** START GIVEN TEXT **
7stud · 3 May 2009 11:21

Fresh Mix wrote:

# irb
irb(main):001:0> xxx = "лошадь"
=> "\320\273\320\276\321\210\320\260\320\264\321\214"
irb(main):002:0> xxx.length
=> 12

What wrong?

In 1.8.* versions, ruby doesn't recognize unicode, where characters are
represented by multiple bytes. ruby thinks everything in an ascii
character where characters are represented by one byte.

Try this:

xxx = "лошадь"
puts xxx.length

--output:--
12

$KCODE = "u"
require 'jcode'

puts xxx.jlength

--output:--
6

xxx.each_char do |u|
puts u
end

--output:--
л
о
ш
а
д
ь

···

--
Posted via http://www.ruby-forum.com/\.

Robert_K1 · 3 May 2009 10:55

Actually I do not call myself in when it comes to encodings in Ruby. But I believe there is one important bit of information missing that's needed to properly answer the OP's question: what Ruby version did you use?

Kind regards

robert

···

On 03.05.2009 11:26, Tom Cloyd wrote:

Fresh Mix wrote:

What wrong?

# irb
irb(main):001:0> xxx = "лошадь"
=> "\320\273\320\276\321\210\320\260\320\264\321\214"
irb(main):002:0> xxx.length
=> 12

I assume you're wondering why each character appears to be represented by two bytes - and I believe it's because the encoding is, of necessity, UTF-8 or something very similar. If I recall correctly, this encoding is designed to be able to represent the world's alphabets, etc., rather than merely the limited character set used in western European languages, and so two bytes must be used to allow for all the possibilities.
** END GIVEN TEXT **
In the forum thread, which methods are called on the variable xxx? Give each name once. The material that comes next is separate from the forum thread.
** START GIVEN RECORDS **
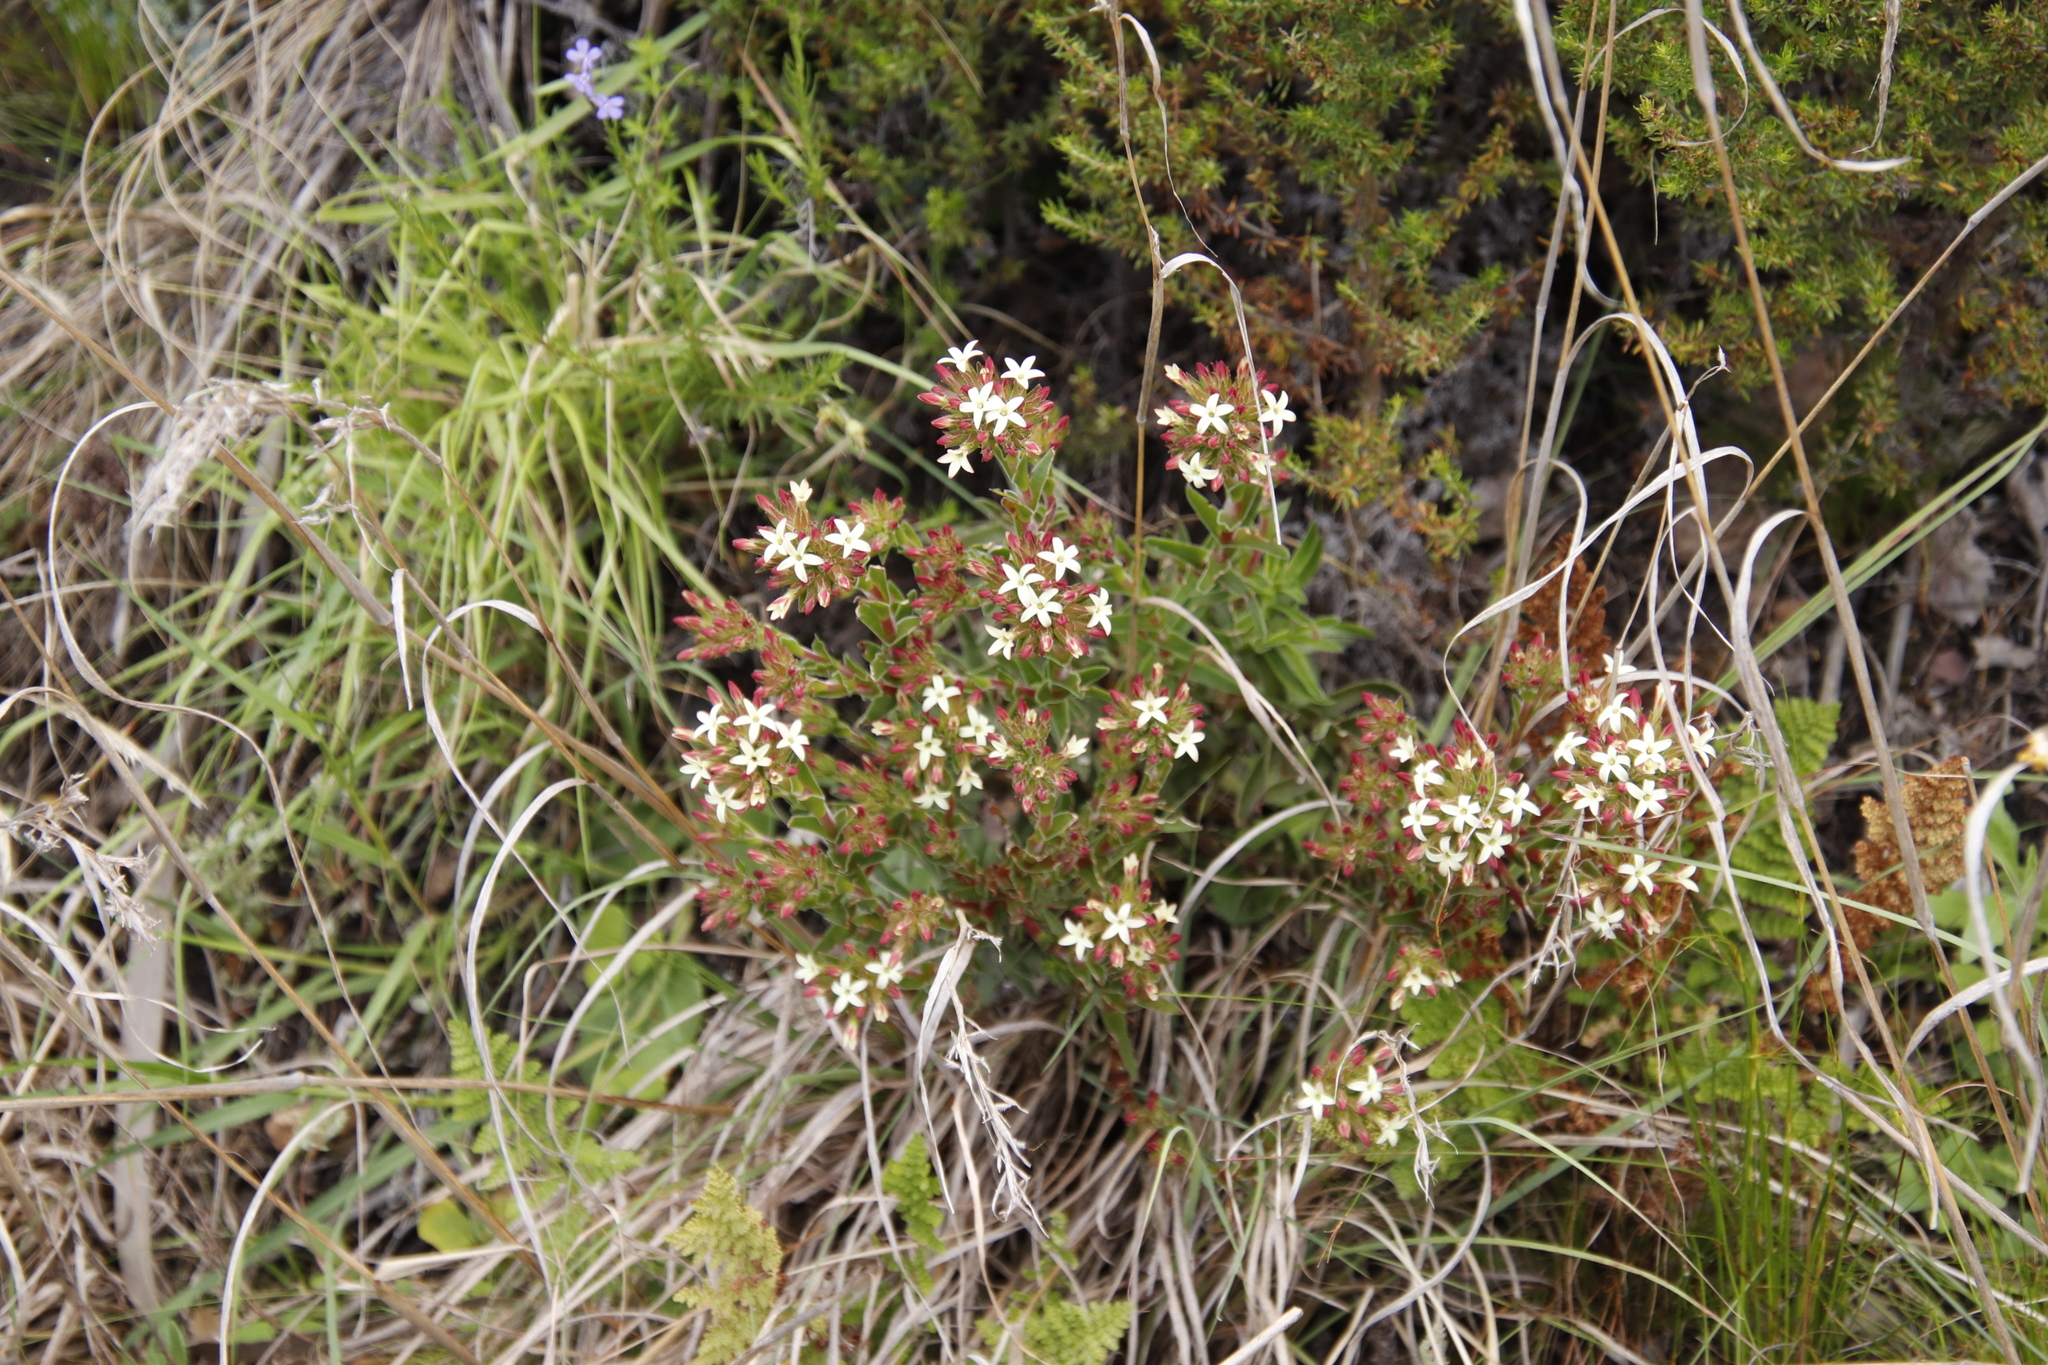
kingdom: Plantae
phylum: Tracheophyta
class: Magnoliopsida
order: Saxifragales
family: Crassulaceae
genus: Crassula
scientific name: Crassula fascicularis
** END GIVEN RECORDS **
(PROBLEM SOLUTION):
length, jlength, each_char